SELECTED TEXT -
--- START ---

It's the first time scholars will be able to see the missing text and you can witness it too at the Web site. There are intriguing copies of texts such as a section of the Book of Genesis. Online visitors can zoom in on an infrared image of the original copy on parchment and see what other documents were found in the same cave. There are featured documents, such as the book of Psalms, as well as a growing archive of images and historical information. Still to come are various corresponding translations and additional tools for scholars looking to interpret what are still unidentified texts. Hopefully, the imaging technology will help researchers finally decipher these remaining mysterious scrolls.

That isn't likely to happen immediately, however. According to the curator and head of the Dead Sea Scrolls projects at the IAA, Pnina Shor, dozens of photos taken at different wavelengths of each fragment will be made. And since the IAA collection has more than 100,000 fragments, it will be years before the work is finished.

In the meantime, there are other opportunities to see some of the Dead Sea Scrolls.

--- END ---

EXERCISE DIRECTIONS - Continue the passage about the Dead Sea Scrolls online archive, starting right after its last sentence.

DATASET EXCERPTS -
--- START ---

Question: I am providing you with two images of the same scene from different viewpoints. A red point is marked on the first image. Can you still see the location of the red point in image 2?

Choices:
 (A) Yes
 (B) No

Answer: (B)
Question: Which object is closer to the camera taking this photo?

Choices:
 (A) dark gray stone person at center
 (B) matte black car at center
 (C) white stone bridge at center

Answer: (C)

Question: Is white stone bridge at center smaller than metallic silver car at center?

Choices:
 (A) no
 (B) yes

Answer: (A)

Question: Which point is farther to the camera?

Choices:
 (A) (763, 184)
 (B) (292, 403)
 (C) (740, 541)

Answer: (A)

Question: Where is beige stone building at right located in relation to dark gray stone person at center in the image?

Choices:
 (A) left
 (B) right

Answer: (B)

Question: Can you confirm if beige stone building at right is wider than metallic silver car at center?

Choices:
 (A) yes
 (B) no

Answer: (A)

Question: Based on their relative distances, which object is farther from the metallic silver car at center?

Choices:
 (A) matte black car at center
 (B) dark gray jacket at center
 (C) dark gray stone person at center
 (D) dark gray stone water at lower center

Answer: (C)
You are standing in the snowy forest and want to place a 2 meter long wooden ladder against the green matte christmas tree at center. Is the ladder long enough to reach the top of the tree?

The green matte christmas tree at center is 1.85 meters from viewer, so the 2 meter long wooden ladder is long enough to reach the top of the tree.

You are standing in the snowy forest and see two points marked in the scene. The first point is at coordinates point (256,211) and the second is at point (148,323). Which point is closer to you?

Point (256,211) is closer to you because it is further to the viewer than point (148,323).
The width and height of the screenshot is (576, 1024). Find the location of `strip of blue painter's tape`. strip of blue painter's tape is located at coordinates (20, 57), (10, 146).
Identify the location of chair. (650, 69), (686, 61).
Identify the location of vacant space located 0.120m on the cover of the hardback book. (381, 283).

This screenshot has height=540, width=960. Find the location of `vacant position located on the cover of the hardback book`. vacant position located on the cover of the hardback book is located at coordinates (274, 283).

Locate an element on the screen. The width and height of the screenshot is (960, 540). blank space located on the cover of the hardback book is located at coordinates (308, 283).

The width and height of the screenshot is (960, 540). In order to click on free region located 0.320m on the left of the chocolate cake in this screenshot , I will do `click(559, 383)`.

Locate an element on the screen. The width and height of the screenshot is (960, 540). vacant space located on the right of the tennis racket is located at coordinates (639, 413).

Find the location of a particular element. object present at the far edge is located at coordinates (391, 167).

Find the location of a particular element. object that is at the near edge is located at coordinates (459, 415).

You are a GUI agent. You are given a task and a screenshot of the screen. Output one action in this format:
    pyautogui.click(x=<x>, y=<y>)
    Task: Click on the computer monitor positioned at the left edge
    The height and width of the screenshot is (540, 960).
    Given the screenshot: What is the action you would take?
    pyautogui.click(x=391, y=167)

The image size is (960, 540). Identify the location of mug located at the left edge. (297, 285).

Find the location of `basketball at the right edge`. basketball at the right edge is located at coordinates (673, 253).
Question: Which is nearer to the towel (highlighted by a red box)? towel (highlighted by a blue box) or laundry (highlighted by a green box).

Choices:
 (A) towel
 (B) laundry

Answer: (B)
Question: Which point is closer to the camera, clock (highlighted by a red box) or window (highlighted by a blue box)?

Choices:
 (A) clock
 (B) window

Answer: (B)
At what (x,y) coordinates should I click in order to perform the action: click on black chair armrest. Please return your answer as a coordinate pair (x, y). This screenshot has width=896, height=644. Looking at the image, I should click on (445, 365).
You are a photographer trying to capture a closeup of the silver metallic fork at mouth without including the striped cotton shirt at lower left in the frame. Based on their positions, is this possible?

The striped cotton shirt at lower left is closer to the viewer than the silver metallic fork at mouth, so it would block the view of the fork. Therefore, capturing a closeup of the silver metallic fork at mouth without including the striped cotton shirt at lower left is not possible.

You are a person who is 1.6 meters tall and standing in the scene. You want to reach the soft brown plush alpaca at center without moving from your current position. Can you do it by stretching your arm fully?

--- END ---

RESULT -
What isn't commonly known is that at the Rockefeller Museum in Jerusalem the IAA possesses most but not all of what was discovered in the caves near the Dead Sea. Some fragments are held by universities and are even in private hands, while one of the most curious documents, the Copper Scroll, is in the Jordan Archaeological Museum in Amman. Some of the most well-preserved examples of the scrolls are housed at a separate museum, the Shrine of the Book in Israel. Those texts (digitized using a different photographic system) are also available for viewing at a separate site, the Israel Museum's Digital Dead Sea Scrolls site.

In the U.S., a traveling exhibition of some of the IAA scrolls is now available to the public. You can see the show, the Dead Sea Scrolls: Like and Faith in Ancient Times, at the Cincinnati Museum until mid April.